> _TASK ITEM 1_
Using the news article about Marcus Wallace, decide whether each statement agrees with it, answering yes or no and quoting the deciding words: (a) Wallace grew up in Trinidad; (b) Wallace first saw his birth certificate at age 31; (c) Dorothea Ballas was a student at Fairleigh Dickinson University.
> _TASK ITEM 2_
Reproduce the passage of the news article about Marcus Wallace between "NEW YORK – Marcus" and "the 20-degree range.", inclusive.

> _STUDY TEXT_
════════════════════

Newborn Left in Trash By Greek-American Mother Meets Rescuers

January 3, 2017

NEW YORK – Marcus Wallace has never met his birth mother. At age 31, the Brooklyn resident did, however meet the men who saved his life on a cold January morning.

As a newborn, he was pulled from a dumpster behind a gas station where his Greek-American mother had dumped him shortly after giving birth. While growing up in Trinidad, he had called his aunt “mom” and only saw his birth certificate at age 20.

The woman listed as mother was Dorothea Ballas, then a 21-year-old student at Fairleigh Dickinson University (FDU) in Teaneck, NJ. A newspaper story from 1985 revealed the shocking details of how Wallace started out in the world. Born in Ballas’ dorm room on Jan. 19, 1985, Wallace was then placed in a garbage bag. Ballas knotted the top and threw out her newborn son in a dumpster behind a gas station on a freezing night with temperatures hovering in the 20-degree range.

Upon finding out, Wallace said, as reported in the New York Post, “I broke down. I got on the subway and cried all the way from 42nd Street to Flatbush Avenue. I had a lot of whys. What was wrong with me? Why me?”

Wallace struggled with the news, his self-worth, and with health issues including two strokes in a year, but he continued to search for the truth. He said, “My mother threw me in a dumpster. It took me a very long time to deal with that, but I’ve gotten past it.”

Wallace continued to research his story, finding a reporter who had worked for The Record of Hackensack and covered the remarkable survival of the baby thrown in the trash.

Wallace told the Post, “Nobody told me anything until I found your story.”

After three decades, the Post arranged a reunion for Wallace and his three rescuers.

════════════════════

> _SOURCE INFORMATION_
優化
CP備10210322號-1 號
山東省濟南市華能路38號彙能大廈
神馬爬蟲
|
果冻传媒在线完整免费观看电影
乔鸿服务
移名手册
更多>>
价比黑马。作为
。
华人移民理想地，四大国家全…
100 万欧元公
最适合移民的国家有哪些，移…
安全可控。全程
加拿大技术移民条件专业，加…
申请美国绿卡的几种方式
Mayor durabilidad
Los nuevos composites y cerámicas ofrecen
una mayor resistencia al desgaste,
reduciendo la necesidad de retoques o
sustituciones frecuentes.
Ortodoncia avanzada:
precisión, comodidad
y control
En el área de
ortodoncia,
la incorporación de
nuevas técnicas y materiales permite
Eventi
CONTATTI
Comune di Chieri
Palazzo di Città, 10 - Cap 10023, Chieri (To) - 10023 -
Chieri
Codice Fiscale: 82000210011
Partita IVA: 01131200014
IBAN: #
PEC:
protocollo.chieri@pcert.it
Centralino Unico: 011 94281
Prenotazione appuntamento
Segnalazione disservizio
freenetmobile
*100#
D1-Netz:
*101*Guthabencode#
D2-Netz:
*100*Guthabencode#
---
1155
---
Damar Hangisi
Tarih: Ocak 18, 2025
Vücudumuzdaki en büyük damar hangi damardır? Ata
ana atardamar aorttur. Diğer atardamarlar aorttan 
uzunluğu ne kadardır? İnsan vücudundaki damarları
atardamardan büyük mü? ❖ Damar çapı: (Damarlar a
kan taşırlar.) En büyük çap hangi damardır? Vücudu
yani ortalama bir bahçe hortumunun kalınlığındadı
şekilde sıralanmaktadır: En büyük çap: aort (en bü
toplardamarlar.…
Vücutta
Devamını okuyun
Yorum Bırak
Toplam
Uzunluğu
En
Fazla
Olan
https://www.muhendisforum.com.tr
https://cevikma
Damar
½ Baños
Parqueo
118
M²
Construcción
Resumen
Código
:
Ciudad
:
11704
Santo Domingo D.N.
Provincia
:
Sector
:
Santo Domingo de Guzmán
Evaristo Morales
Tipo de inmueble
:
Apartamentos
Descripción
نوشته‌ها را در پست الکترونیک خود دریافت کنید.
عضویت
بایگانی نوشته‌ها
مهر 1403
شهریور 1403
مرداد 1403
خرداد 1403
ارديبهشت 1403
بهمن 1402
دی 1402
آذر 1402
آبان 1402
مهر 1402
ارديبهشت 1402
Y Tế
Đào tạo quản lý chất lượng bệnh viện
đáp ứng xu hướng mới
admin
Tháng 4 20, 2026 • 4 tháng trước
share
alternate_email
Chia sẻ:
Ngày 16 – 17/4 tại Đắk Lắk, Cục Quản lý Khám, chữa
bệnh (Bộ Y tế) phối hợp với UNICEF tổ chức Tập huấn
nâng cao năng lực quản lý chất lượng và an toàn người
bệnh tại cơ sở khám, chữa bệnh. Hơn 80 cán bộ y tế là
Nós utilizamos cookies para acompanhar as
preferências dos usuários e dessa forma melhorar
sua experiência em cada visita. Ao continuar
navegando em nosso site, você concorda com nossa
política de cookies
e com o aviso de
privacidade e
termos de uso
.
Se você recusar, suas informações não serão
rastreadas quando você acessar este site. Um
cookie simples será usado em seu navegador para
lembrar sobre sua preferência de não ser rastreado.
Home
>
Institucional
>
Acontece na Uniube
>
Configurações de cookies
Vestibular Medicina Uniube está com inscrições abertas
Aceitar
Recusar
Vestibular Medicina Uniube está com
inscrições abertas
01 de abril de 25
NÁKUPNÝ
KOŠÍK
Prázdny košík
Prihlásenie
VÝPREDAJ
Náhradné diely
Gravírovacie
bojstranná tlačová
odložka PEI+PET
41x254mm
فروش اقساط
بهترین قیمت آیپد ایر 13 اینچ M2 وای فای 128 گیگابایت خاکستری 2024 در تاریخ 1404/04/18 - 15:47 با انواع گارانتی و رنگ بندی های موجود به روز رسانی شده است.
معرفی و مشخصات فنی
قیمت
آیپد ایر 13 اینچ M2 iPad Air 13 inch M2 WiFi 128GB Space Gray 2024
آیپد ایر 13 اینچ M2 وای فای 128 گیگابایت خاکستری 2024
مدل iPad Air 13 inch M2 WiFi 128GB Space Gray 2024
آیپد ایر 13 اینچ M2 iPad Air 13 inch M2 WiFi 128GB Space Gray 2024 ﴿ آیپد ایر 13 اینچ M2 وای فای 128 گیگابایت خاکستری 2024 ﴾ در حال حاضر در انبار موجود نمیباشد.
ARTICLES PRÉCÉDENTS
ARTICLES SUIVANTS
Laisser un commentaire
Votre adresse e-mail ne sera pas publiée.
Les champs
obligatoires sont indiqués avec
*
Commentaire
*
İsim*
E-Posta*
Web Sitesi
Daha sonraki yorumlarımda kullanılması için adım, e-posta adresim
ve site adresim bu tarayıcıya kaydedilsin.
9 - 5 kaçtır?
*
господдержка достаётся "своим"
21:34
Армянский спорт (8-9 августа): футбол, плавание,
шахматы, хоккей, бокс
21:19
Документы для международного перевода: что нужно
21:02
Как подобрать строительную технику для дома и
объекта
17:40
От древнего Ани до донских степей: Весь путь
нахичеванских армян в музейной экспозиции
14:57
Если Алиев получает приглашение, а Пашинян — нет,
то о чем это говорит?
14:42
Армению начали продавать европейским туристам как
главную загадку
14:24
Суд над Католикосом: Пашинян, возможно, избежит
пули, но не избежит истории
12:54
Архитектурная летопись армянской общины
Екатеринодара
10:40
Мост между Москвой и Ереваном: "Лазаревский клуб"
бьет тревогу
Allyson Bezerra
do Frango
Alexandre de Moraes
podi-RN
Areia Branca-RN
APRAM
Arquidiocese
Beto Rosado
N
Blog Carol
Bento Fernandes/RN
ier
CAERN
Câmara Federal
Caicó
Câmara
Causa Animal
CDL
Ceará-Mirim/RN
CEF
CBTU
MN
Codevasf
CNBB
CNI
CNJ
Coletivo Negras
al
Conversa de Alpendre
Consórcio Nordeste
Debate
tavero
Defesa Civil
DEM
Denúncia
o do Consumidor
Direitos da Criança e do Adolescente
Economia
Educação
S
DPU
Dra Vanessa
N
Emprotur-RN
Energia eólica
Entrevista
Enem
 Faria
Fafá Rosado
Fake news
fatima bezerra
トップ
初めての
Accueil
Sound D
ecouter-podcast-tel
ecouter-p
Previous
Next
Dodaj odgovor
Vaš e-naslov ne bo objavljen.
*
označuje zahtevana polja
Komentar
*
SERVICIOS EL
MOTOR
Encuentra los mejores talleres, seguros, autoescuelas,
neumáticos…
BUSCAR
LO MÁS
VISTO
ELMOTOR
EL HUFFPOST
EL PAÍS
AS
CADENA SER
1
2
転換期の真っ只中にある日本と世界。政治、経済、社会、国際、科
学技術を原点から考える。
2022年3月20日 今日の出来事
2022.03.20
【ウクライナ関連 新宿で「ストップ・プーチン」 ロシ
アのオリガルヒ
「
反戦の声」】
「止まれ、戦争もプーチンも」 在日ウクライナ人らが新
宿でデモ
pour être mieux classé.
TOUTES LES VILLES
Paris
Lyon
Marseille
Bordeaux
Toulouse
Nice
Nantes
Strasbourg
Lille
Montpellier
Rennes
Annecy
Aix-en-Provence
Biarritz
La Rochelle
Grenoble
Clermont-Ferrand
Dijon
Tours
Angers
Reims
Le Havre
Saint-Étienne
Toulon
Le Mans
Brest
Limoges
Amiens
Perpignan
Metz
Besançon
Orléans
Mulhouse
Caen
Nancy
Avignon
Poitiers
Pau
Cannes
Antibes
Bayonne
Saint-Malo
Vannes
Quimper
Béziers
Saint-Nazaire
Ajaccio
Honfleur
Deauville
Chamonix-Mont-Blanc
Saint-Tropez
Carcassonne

════════════════════

> _RESPONSE BOX 1_
(a) Yes: "While growing up in Trinidad, he had called his aunt “mom”"
(b) No: "only saw his birth certificate at age 20."
(c) Yes: "then a 21-year-old student at Fairleigh Dickinson University (FDU) in Teaneck, NJ."

> _RESPONSE BOX 2_
NEW YORK – Marcus Wallace has never met his birth mother. At age 31, the Brooklyn resident did, however meet the men who saved his life on a cold January morning.

As a newborn, he was pulled from a dumpster behind a gas station where his Greek-American mother had dumped him shortly after giving birth. While growing up in Trinidad, he had called his aunt “mom” and only saw his birth certificate at age 20.

The woman listed as mother was Dorothea Ballas, then a 21-year-old student at Fairleigh Dickinson University (FDU) in Teaneck, NJ. A newspaper story from 1985 revealed the shocking details of how Wallace started out in the world. Born in Ballas’ dorm room on Jan. 19, 1985, Wallace was then placed in a garbage bag. Ballas knotted the top and threw out her newborn son in a dumpster behind a gas station on a freezing night with temperatures hovering in the 20-degree range.